**Your objective:** Retype the records below word for word, keeping their line order and omitting the pictures.

**Recorded information:**
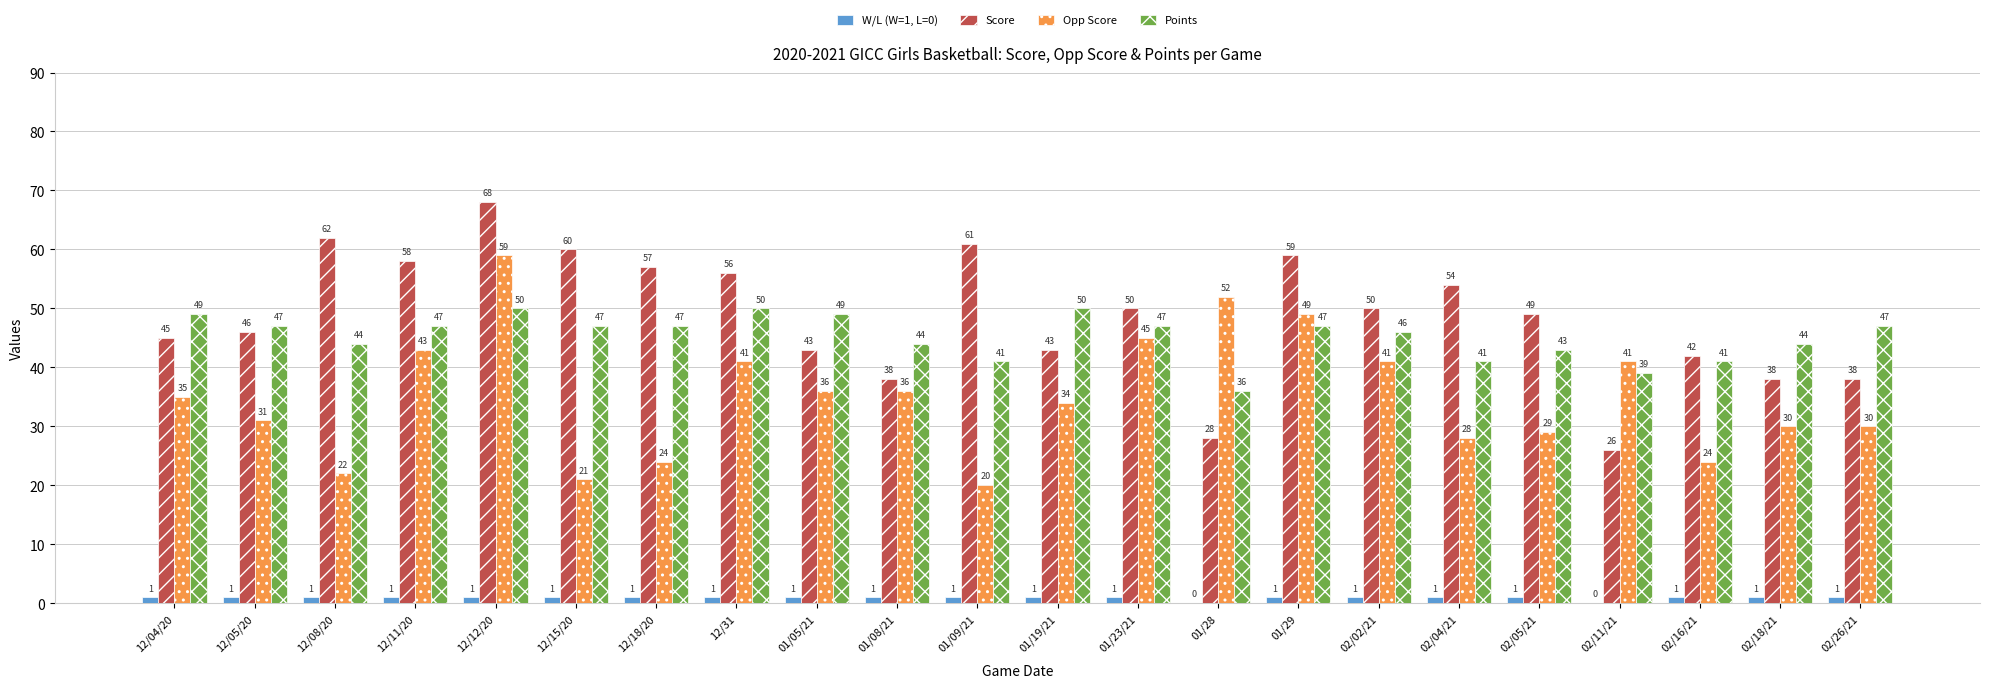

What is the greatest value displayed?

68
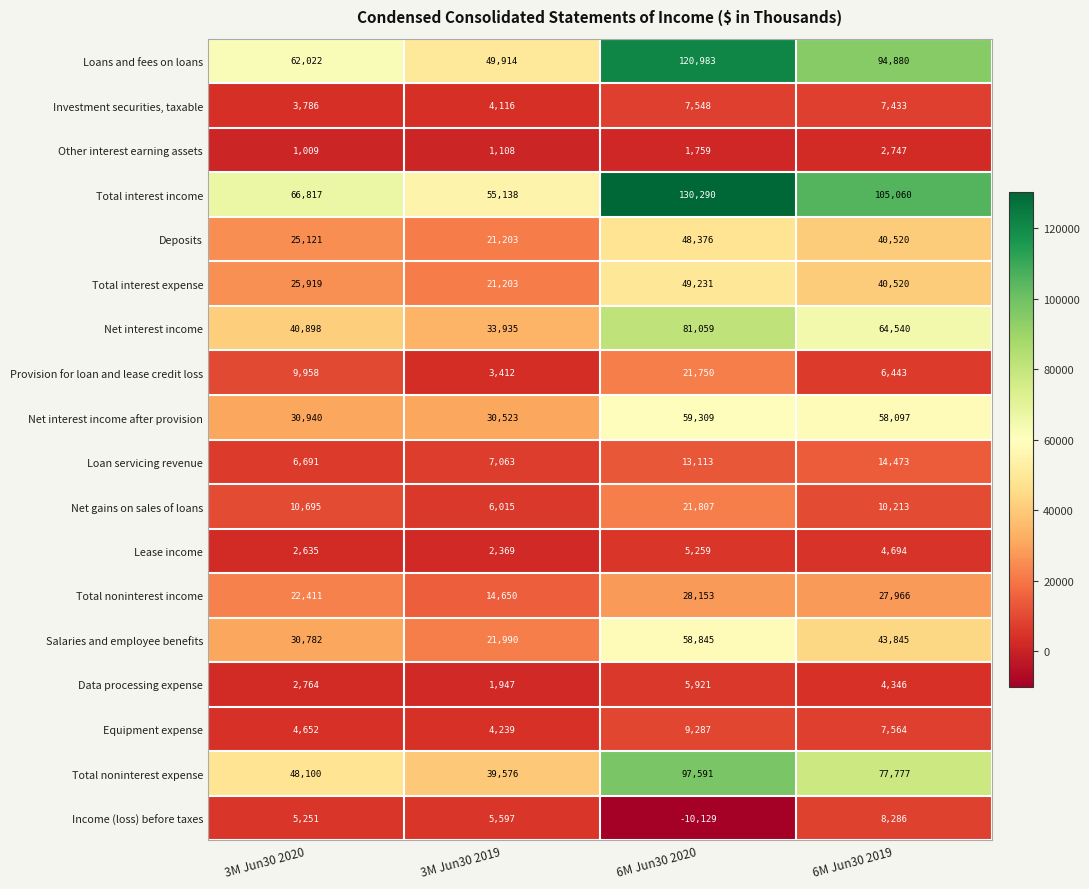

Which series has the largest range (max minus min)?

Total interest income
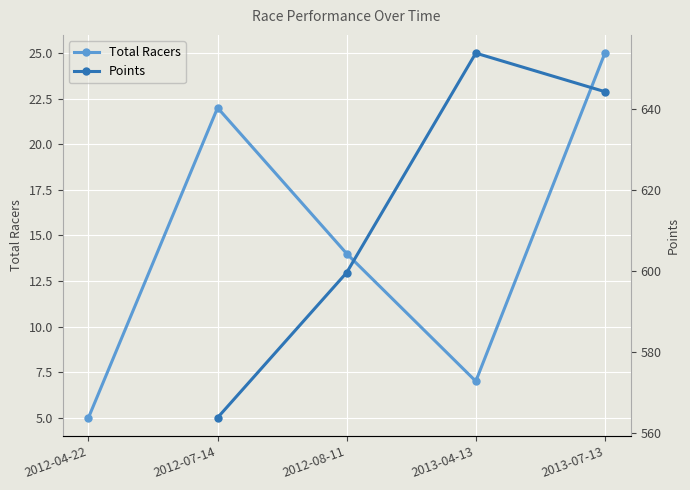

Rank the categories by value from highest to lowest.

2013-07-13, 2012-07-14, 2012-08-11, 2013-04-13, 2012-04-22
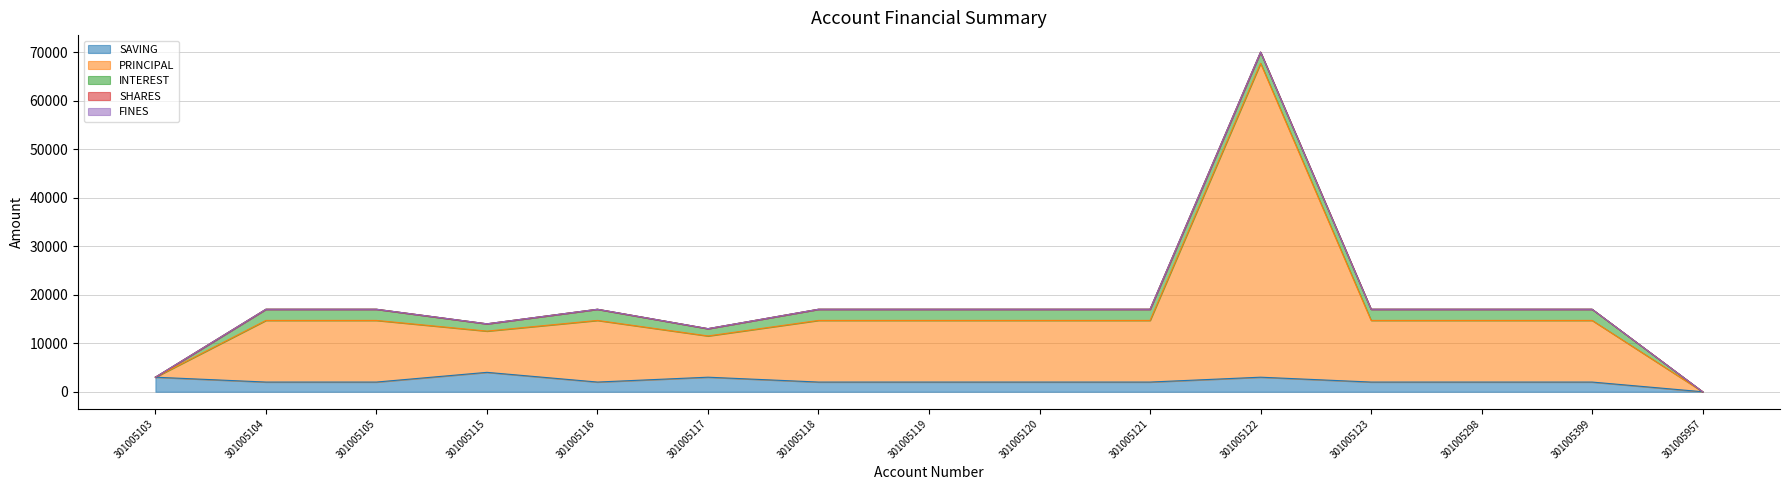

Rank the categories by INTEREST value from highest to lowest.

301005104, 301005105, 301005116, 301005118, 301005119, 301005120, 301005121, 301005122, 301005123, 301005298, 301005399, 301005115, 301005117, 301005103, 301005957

**Response to this task:**
What is the greatest value displayed?

68

Which series has the largest range (max minus min)?

Total interest income

Rank the categories by value from highest to lowest.

2013-07-13, 2012-07-14, 2012-08-11, 2013-04-13, 2012-04-22

Rank the categories by INTEREST value from highest to lowest.

301005104, 301005105, 301005116, 301005118, 301005119, 301005120, 301005121, 301005122, 301005123, 301005298, 301005399, 301005115, 301005117, 301005103, 301005957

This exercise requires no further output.